• **Dataset excerpts**
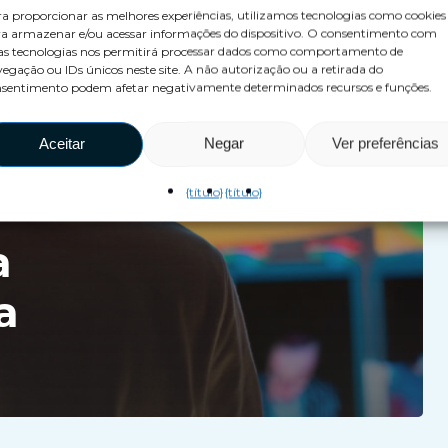
a proporcionar as melhores experiências, utilizamos tecnologias como cookies
a armazenar e/ou acessar informações do dispositivo. O consentimento com
as tecnologias nos permitirá processar dados como comportamento de
egação ou IDs únicos neste site. A não autorização ou a retirada do
sentimento podem afetar negativamente determinados recursos e funções.
:
Aceitar
Negar
Ver preferências
ia
{título}
{título}
a
a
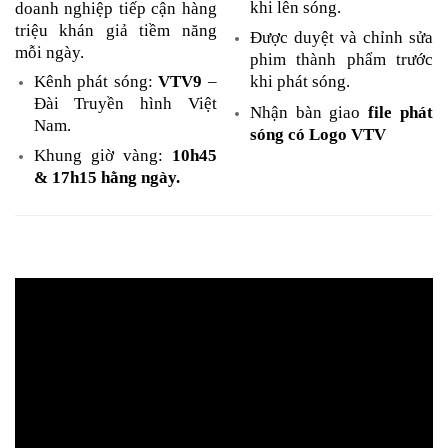
khi lên sóng.
doanh nghiệp tiếp cận hàng
triệu khán giả tiềm năng
Được duyệt và chỉnh sửa
mỗi ngày.
phim thành phẩm trước
Kênh phát sóng:
VTV9
–
khi phát sóng.
Đài Truyền hình Việt
Nhận bàn giao
file phát
Nam.
sóng có Logo VTV
Khung giờ vàng:
10h45
& 17h15 hằng ngày.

• **Task brief**
Copy the text of the material again with "VTV9" changed to "VTV3" and nothing else changed, leaving out the pictures.

• **Response for this exercise**
a proporcionar as melhores experiências, utilizamos tecnologias como cookies
a armazenar e/ou acessar informações do dispositivo. O consentimento com
as tecnologias nos permitirá processar dados como comportamento de
egação ou IDs únicos neste site. A não autorização ou a retirada do
sentimento podem afetar negativamente determinados recursos e funções.
:
Aceitar
Negar
Ver preferências
ia
{título}
{título}
a
a
khi lên sóng.
doanh nghiệp tiếp cận hàng
triệu khán giả tiềm năng
Được duyệt và chỉnh sửa
mỗi ngày.
phim thành phẩm trước
Kênh phát sóng:
VTV3
–
khi phát sóng.
Đài Truyền hình Việt
Nhận bàn giao
file phát
Nam.
sóng có Logo VTV
Khung giờ vàng:
10h45
& 17h15 hằng ngày.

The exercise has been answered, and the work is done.